PORE-PRESSURE PREDICTION IN SEDIMENTARY ROCKS USING SEISMIC DATA ACQUIRED AT THE ROCK SPRINGS UPLIFT (RSU) IN SOUTHWESTERN WYOMING

Evaluating formation pore pressure is a critical component for implementing safe drilling strategies and effective field development. Given seismic velocities and using empirical velocity-pressure transformation methods (e.g., Eaton, Bowers) the pore pressure can be estimated with sufficient accuracy in young sedimentary basins. This study evaluated the accuracy of formation pore pressure analysis using geophysical data from a stratigraphic test well at the Rock Springs Uplift, Wyoming- a geologically older, Laramide- age basin.
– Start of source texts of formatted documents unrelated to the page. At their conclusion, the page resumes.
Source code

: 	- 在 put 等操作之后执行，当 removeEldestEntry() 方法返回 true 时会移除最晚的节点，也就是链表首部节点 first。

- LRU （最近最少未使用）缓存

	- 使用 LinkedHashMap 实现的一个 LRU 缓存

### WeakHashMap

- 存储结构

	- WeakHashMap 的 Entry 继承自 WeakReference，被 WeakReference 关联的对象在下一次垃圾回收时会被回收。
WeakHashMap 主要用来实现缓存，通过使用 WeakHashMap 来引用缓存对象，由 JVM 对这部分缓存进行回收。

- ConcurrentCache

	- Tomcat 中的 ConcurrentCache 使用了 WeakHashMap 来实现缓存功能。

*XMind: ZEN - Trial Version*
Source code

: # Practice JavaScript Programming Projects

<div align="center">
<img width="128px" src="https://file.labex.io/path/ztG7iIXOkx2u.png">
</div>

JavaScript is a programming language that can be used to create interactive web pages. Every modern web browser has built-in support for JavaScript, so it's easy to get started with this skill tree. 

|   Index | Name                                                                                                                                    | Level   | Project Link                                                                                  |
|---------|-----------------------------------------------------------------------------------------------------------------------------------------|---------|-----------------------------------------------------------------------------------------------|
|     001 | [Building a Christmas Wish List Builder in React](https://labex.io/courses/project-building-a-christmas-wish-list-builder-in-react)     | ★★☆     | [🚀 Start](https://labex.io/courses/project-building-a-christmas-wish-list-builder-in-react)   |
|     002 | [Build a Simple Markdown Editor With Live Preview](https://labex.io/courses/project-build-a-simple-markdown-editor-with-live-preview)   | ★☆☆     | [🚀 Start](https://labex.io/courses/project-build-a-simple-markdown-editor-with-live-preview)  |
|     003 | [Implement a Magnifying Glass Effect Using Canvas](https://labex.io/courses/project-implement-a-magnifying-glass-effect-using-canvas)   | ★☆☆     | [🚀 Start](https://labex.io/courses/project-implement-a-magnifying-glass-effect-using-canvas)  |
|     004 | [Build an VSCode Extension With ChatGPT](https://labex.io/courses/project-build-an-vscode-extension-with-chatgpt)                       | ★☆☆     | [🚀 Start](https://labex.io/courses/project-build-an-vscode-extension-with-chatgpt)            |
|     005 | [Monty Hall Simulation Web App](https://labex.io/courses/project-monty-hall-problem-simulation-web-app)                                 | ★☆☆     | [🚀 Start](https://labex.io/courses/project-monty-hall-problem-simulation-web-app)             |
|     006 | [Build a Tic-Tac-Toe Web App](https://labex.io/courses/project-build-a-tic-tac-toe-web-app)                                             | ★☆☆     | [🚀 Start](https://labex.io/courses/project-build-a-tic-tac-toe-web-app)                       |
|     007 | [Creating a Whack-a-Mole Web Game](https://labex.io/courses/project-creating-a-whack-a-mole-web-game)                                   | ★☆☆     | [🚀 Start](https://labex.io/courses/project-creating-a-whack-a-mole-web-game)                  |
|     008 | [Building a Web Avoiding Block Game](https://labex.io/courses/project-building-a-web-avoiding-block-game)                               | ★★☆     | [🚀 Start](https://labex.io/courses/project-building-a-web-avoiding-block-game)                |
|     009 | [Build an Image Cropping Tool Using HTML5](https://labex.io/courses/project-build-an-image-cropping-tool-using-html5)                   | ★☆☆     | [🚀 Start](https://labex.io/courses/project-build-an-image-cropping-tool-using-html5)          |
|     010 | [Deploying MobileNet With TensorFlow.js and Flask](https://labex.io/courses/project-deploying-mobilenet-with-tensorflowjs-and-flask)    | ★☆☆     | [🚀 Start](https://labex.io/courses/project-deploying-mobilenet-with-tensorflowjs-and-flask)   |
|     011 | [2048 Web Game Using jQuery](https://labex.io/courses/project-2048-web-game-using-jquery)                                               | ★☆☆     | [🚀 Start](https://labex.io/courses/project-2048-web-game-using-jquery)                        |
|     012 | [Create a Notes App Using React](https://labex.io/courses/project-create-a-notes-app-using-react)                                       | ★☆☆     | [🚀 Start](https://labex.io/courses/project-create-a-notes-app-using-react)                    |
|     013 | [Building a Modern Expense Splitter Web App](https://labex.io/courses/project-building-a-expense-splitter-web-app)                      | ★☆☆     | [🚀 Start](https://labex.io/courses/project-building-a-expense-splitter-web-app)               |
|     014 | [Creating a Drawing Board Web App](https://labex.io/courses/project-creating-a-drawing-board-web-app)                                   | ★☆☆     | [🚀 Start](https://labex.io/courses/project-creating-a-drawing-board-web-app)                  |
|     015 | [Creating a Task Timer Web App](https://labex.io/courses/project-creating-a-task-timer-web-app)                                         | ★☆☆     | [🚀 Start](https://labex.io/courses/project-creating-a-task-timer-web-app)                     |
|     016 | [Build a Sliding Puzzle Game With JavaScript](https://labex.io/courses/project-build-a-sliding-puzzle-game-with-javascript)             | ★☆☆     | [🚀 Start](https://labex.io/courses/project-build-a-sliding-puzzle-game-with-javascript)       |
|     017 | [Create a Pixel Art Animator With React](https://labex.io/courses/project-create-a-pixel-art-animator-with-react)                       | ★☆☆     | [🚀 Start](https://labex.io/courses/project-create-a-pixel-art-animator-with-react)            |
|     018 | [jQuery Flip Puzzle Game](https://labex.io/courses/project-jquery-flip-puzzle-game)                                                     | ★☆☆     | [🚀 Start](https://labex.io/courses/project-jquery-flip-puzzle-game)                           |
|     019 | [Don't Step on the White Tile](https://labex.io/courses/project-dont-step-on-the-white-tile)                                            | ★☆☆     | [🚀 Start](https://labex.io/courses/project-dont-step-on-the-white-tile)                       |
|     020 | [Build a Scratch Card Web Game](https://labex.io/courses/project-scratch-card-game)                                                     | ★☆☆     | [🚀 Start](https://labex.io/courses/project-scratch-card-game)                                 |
Pore pressure predictions are basin-specific and related to numerous variables such as the age of basin, burial, and temperature effects. None of the empirical correlations in literature are theoretically correct one hundred percent of the time, and which correlation to use is dependent on the data and geologic description available. Eaton’s velocity to pore pressure transformation was used.

Pore pressure estimations were only reliable within one geologic interval (Baxter Shale). This was due to the establishment of a reliable, linear normal compaction trend in that interval due to its constant lithology. Deeper intervals are prone to increased uncertainty and decreased resolution due to reflection seismic limitations. Although the normal compaction trend line cannot be verified past the Baxter Shale interval, overpressure is apparent due to the abrupt change that was seen in the density log.

Since seismic if often the only source of data available before a well is drilled, it is imperative it is used to extract as much detail of the subsurface that is possible.